The paper [22] informally illustrates the implementation of a family-based approach for the AHEAD system [4]. The approach comprises: (i) a family-feature-based step that computes for each class a stub (all stubs can be understood as a type-uniform FCST for the product line) and compiles each feature module in the context of all stubs (thus performing checks corresponding to our type-uniformity and partial-typing); and (ii) a family-based step that infers a set of constraints that are combined with the FM to generate a formula (corresponding to our type-uniform applicability and dependency) whose satisfiability should imply that all variants successfully compile.

The paper [9] formalizes a feature-family-based approach for the Lightweight Feature Java (LFJ) calculus, which models FOP for the Lightweight Java (LJ) [21] calculus. The approach comprises: (i) a feature-based step that uses a constraint-based type system for LFJ to analyze each feature module in isolation and infer a set of constraints for each feature module; and (ii) a family-based step where the FM and the previously inferred constraints are used to generate a formula whose satisfiability implies that all variants type check. The applicability and dependency analyses presented in Sect. 5 provide an extension to DOP of these two steps. Moreover, our approach provides partial typing for early error detection and is tunable to exploit different programming guidelines.

8 Conclusions and Future Work

We have proposed a modular and tunable approach for type checking DOP product lines. A prototypical implementation is available [2] (currently only the version of the approach exploiting type-uniformity is supported).

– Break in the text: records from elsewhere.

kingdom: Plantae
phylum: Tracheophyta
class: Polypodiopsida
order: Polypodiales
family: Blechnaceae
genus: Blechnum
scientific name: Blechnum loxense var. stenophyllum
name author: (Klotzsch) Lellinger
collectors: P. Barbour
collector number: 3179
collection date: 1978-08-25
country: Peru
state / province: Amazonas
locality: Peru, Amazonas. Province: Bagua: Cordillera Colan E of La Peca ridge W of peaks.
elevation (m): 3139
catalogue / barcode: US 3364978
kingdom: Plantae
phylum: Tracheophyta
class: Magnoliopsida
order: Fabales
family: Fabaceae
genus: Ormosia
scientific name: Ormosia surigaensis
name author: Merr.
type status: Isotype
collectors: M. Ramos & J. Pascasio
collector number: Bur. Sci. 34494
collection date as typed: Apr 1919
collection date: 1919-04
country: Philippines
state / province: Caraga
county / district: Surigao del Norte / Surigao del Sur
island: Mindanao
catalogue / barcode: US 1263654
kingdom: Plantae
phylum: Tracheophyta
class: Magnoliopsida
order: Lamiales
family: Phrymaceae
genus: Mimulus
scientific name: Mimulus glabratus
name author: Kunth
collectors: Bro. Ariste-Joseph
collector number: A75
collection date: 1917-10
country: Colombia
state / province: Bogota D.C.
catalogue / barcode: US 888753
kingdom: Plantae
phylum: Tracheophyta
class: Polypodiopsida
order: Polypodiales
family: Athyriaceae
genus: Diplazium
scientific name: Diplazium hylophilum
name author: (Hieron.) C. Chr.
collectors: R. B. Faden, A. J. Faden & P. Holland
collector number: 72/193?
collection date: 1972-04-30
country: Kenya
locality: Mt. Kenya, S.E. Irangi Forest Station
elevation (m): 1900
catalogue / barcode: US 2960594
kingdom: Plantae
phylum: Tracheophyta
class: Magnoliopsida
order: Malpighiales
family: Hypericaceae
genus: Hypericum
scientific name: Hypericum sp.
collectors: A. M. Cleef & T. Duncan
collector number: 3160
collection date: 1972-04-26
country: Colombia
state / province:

In future work we plan to: implement our approach for both DeltaJ 1.5 [14] (a prototypical implementation of DOP that supports full Java 1.5) and ABS [12] (this would allow experimental comparison with the approaches of [5, 8], which have been implemented for ABS [1]); to develop case studies to evaluate the effectiveness of the approach and of the proposed guidelines; to investigate further DOP guidelines; and to develop tool support to allow the programmer to choose the guidelines to be automatically enforced. We also plan to investigate whether the proposed DOP guidelines (or other guidelines) could be useful for other kind of product line analyses. In particular, we would like to consider formal verification (proof systems for the verification of DOP product lines of Java programs have been recently proposed [7, 10]).